Collected data
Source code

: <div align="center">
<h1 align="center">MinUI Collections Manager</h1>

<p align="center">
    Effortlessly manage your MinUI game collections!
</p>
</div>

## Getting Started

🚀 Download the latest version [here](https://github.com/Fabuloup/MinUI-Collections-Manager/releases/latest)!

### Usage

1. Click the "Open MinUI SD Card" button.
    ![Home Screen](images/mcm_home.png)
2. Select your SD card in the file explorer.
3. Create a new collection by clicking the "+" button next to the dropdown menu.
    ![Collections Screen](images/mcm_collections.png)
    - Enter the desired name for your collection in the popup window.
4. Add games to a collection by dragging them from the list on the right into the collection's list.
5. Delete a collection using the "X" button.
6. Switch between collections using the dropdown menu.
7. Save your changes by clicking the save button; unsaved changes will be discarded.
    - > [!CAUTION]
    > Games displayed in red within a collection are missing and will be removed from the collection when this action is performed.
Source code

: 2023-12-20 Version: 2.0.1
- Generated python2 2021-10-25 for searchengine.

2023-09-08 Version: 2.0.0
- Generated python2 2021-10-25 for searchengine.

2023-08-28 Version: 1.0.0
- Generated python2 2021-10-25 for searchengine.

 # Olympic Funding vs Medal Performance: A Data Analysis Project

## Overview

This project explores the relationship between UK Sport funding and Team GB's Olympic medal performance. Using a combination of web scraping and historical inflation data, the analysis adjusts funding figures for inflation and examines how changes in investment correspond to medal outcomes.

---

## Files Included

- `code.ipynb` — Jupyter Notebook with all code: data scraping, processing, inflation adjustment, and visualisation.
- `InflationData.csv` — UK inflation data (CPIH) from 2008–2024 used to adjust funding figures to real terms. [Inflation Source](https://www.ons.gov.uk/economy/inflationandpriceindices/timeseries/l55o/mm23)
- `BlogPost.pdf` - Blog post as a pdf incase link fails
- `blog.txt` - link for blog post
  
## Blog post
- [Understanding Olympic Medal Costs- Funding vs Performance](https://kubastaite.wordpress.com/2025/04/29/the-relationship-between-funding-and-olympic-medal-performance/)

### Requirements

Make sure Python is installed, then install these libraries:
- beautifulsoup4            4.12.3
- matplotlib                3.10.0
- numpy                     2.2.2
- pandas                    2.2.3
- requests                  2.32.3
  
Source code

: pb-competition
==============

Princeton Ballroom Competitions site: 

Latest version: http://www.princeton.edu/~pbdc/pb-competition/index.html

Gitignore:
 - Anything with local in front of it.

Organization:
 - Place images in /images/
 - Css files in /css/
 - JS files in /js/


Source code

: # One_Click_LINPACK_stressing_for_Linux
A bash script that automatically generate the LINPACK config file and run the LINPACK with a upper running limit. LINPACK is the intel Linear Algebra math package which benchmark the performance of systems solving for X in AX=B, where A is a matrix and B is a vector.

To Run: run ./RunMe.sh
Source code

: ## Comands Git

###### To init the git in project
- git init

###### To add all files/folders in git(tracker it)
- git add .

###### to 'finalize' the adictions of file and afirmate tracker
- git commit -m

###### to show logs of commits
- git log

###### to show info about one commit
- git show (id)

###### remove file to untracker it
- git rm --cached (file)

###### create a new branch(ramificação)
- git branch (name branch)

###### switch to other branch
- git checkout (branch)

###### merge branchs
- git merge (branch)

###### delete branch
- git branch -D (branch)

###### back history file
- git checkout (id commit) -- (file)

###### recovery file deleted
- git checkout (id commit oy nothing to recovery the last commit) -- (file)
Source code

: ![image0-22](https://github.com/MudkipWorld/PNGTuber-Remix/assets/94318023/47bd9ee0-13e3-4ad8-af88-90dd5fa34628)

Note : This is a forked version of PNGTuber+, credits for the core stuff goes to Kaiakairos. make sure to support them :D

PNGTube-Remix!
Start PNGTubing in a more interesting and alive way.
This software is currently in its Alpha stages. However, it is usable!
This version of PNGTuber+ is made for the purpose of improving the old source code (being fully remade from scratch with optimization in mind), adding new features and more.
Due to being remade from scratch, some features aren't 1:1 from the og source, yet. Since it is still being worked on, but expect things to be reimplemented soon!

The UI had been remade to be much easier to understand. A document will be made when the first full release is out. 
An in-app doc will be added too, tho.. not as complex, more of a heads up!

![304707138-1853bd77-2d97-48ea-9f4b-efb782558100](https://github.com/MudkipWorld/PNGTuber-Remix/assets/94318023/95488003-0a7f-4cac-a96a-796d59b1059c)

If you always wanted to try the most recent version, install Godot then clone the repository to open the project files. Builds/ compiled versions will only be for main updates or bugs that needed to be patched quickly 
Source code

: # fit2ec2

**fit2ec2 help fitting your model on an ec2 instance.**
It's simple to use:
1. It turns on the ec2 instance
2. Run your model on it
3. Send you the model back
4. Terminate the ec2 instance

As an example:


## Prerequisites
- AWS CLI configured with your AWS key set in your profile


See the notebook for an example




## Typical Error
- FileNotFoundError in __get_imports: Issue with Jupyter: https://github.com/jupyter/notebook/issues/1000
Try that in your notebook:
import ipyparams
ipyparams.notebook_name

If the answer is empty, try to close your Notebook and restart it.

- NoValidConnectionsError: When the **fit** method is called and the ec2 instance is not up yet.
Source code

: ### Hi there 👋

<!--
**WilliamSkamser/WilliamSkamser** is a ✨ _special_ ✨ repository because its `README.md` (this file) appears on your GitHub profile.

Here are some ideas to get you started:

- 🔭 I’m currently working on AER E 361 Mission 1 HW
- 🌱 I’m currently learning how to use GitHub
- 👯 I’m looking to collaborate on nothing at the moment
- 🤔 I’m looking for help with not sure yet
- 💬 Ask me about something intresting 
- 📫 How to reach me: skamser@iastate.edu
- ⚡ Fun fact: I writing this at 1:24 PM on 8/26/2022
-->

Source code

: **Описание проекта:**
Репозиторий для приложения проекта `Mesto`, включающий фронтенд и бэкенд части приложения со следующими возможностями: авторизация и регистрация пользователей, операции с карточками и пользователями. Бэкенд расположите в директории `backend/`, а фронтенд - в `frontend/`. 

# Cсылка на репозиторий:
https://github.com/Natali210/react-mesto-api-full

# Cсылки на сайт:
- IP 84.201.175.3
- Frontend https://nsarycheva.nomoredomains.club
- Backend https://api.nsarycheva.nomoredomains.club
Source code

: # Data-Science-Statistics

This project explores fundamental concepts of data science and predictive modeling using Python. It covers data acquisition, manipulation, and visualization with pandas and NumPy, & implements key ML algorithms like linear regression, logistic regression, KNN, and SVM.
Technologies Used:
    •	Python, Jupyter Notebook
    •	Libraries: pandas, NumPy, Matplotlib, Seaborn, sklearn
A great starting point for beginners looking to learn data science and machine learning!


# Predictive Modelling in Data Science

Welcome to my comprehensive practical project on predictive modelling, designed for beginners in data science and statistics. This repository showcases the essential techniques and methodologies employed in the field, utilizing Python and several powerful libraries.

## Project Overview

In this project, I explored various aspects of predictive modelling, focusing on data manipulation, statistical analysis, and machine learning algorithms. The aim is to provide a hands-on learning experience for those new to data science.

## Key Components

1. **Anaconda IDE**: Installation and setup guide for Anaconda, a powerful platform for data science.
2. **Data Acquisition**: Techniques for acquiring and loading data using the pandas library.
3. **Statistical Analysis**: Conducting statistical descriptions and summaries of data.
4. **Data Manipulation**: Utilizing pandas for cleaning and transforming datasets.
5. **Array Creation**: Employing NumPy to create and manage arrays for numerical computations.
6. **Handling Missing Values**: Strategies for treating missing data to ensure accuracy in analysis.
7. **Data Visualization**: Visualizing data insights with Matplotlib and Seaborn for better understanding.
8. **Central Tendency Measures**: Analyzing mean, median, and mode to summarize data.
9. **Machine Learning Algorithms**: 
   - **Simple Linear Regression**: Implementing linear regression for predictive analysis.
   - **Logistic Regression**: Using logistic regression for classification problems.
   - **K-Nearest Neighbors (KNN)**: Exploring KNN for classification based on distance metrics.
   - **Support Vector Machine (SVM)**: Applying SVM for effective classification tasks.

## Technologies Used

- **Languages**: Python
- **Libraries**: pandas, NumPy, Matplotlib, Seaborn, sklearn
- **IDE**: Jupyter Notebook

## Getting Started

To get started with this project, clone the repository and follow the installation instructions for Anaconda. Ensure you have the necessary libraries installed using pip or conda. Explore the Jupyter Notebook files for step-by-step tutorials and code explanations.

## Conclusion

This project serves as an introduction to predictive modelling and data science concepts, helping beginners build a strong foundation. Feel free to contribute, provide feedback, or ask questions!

PROBLEM TO SOLVE: Give again exactly, and only, the lines above starting at the one with "The UI had been" and ending at the one with "See the notebook for an example".

RESULT OF THIS TASK:
The UI had been remade to be much easier to understand. A document will be made when the first full release is out. 
An in-app doc will be added too, tho.. not as complex, more of a heads up!

![304707138-1853bd77-2d97-48ea-9f4b-efb782558100](https://github.com/MudkipWorld/PNGTuber-Remix/assets/94318023/95488003-0a7f-4cac-a96a-796d59b1059c)

If you always wanted to try the most recent version, install Godot then clone the repository to open the project files. Builds/ compiled versions will only be for main updates or bugs that needed to be patched quickly 
Source code

: # fit2ec2

**fit2ec2 help fitting your model on an ec2 instance.**
It's simple to use:
1. It turns on the ec2 instance
2. Run your model on it
3. Send you the model back
4. Terminate the ec2 instance

As an example:


## Prerequisites
- AWS CLI configured with your AWS key set in your profile


See the notebook for an example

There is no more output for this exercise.